Study material =
────────

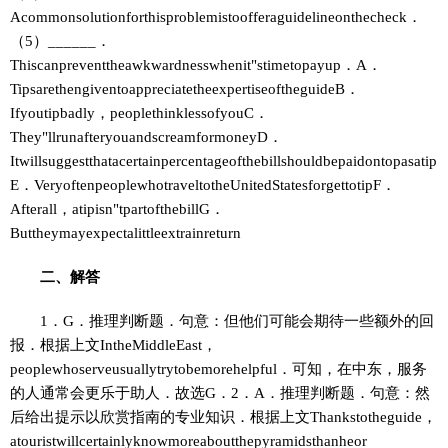
Acommonsolutionforthisproblemistoofferaguidelineonthecheck．
（5）______．
Thiscanpreventtheawkwardnesswhenit"stimetopayup．A．
TipsarethengiventoappreciatetheexpertiseoftheguideB．
Ifyoutipbadly，peoplethinklessofyouC．
They"llrunafteryouandscreamformoneyD．
Itwillsuggestthatacertainpercentageofthebillshouldbepaidontopasatip
E．VeryoftenpeoplewhotraveltotheUnitedStatesforgettotipF．
Afterall，atipisn"tpartofthebillG．
Buttheymayexpectalittleextrainreturn
二、解答
1．G．推理判断题．句意：但他们可能会期待一些额外的回
报．根据上文IntheMiddleEast，
peoplewhoserveusuallytrytobemorehelpful．可知，在中东，服务
的人通常会更乐于助人．故选G．2．A．推理判断题．句意：然
后给出提示以欣赏指南的专业知识．根据上文Thankstotheguide，
atouristwillcertainlyknowmoreaboutthepyramidsthanheor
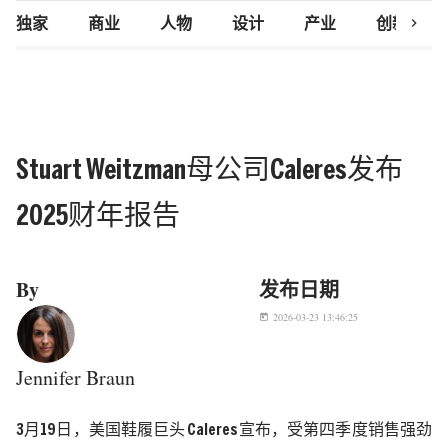
chevron_right
独家
商业
人物
设计
产业
创新研究
Stuart Weitzman母公司Caleres发布
2025财年报告
By
发布日期
2026-03-23 13:46:25
today
Jennifer Braun
3
月
19
日，
美国鞋履巨头
Caleres
宣布，受第四季度销售强劲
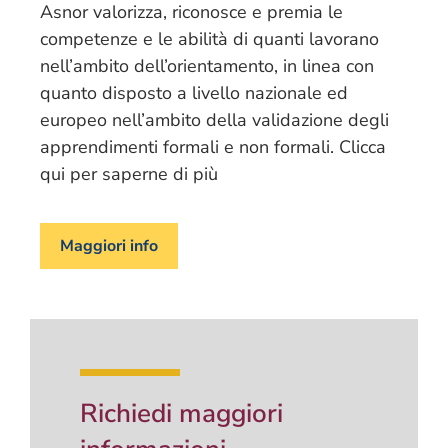
Asnor valorizza, riconosce e premia le
competenze e le abilità di quanti lavorano
nell’ambito dell’orientamento, in linea con
quanto disposto a livello nazionale ed
europeo nell’ambito della validazione degli
apprendimenti formali e non formali. Clicca
qui per saperne di più
Maggiori info
Richiedi maggiori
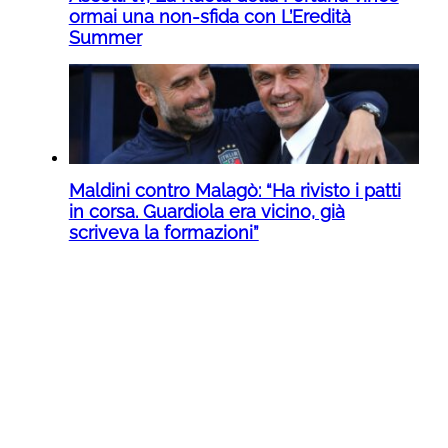
ormai una non-sfida con L’Eredità
Summer
Maldini contro Malagò: “Ha rivisto i patti
in corsa. Guardiola era vicino, già
scriveva la formazioni”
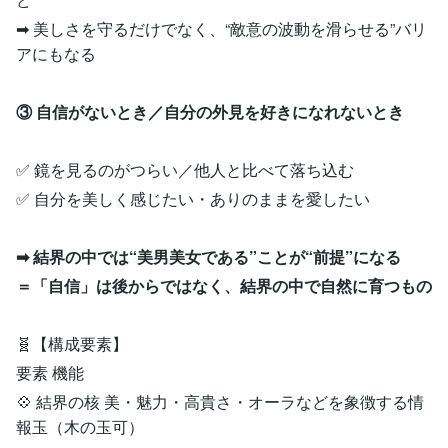
➡ 美しさを守るだけでなく、“敵意の波動を滑らせる”バリ
アにもなる
③ 自信がないとき／自分の外見を好きになれないとき
✅ 鏡を見るのがつらい／他人と比べて落ち込む
✅ 自分を美しく感じたい・ありのままを愛したい
➡ 結界の中では“美男美女である”ことが“前提”になる
＝「自信」は後からではなく、結界の中で自然に育つもの
🧬【構成要素】
要素 機能
💠 結界の核 美・魅力・高貴さ・オーラなどを象徴する情
報玉（木の玉可）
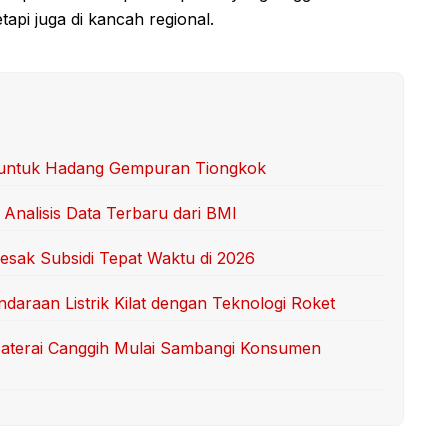
etapi juga di kancah regional.
as untuk Hadang Gempuran Tiongkok
 Analisis Data Terbaru dari BMI
esak Subsidi Tepat Waktu di 2026
daraan Listrik Kilat dengan Teknologi Roket
 Baterai Canggih Mulai Sambangi Konsumen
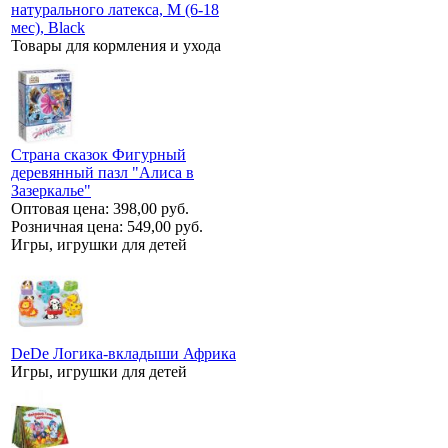
натурального латекса, M (6-18
мес), Black
Товары для кормления и ухода
Страна сказок Фигурный
деревянный пазл "Алиса в
Зазеркалье"
Оптовая цена:
398,00 руб.
Розничная цена:
549,00 руб.
Игры, игрушки для детей
DeDe Логика-вкладыши Африка
Игры, игрушки для детей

────────

The task = Write out the material above without changing a word, and skip any picture.

Exercise answer =
Acommonsolutionforthisproblemistoofferaguidelineonthecheck．
（5）______．
Thiscanpreventtheawkwardnesswhenit"stimetopayup．A．
TipsarethengiventoappreciatetheexpertiseoftheguideB．
Ifyoutipbadly，peoplethinklessofyouC．
They"llrunafteryouandscreamformoneyD．
Itwillsuggestthatacertainpercentageofthebillshouldbepaidontopasatip
E．VeryoftenpeoplewhotraveltotheUnitedStatesforgettotipF．
Afterall，atipisn"tpartofthebillG．
Buttheymayexpectalittleextrainreturn
二、解答
1．G．推理判断题．句意：但他们可能会期待一些额外的回
报．根据上文IntheMiddleEast，
peoplewhoserveusuallytrytobemorehelpful．可知，在中东，服务
的人通常会更乐于助人．故选G．2．A．推理判断题．句意：然
后给出提示以欣赏指南的专业知识．根据上文Thankstotheguide，
atouristwillcertainlyknowmoreaboutthepyramidsthanheor
chevron_right
独家
商业
人物
设计
产业
创新研究
Stuart Weitzman母公司Caleres发布
2025财年报告
By
发布日期
2026-03-23 13:46:25
today
Jennifer Braun
3
月
19
日，
美国鞋履巨头
Caleres
宣布，受第四季度销售强劲
Asnor valorizza, riconosce e premia le
competenze e le abilità di quanti lavorano
nell’ambito dell’orientamento, in linea con
quanto disposto a livello nazionale ed
europeo nell’ambito della validazione degli
apprendimenti formali e non formali. Clicca
qui per saperne di più
Maggiori info
Richiedi maggiori
ormai una non-sfida con L’Eredità
Summer
Maldini contro Malagò: “Ha rivisto i patti
in corsa. Guardiola era vicino, già
scriveva la formazioni”
➡ 美しさを守るだけでなく、“敵意の波動を滑らせる”バリ
アにもなる
③ 自信がないとき／自分の外見を好きになれないとき
✅ 鏡を見るのがつらい／他人と比べて落ち込む
✅ 自分を美しく感じたい・ありのままを愛したい
➡ 結界の中では“美男美女である”ことが“前提”になる
＝「自信」は後からではなく、結界の中で自然に育つもの
🧬【構成要素】
要素 機能
💠 結界の核 美・魅力・高貴さ・オーラなどを象徴する情
報玉（木の玉可）
etapi juga di kancah regional.
as untuk Hadang Gempuran Tiongkok
 Analisis Data Terbaru dari BMI
esak Subsidi Tepat Waktu di 2026
daraan Listrik Kilat dengan Teknologi Roket
 Baterai Canggih Mulai Sambangi Konsumen
натурального латекса, M (6-18
мес), Black
Товары для кормления и ухода
Страна сказок Фигурный
деревянный пазл "Алиса в
Зазеркалье"
Оптовая цена:
398,00 руб.
Розничная цена:
549,00 руб.
Игры, игрушки для детей
DeDe Логика-вкладыши Африка
Игры, игрушки для детей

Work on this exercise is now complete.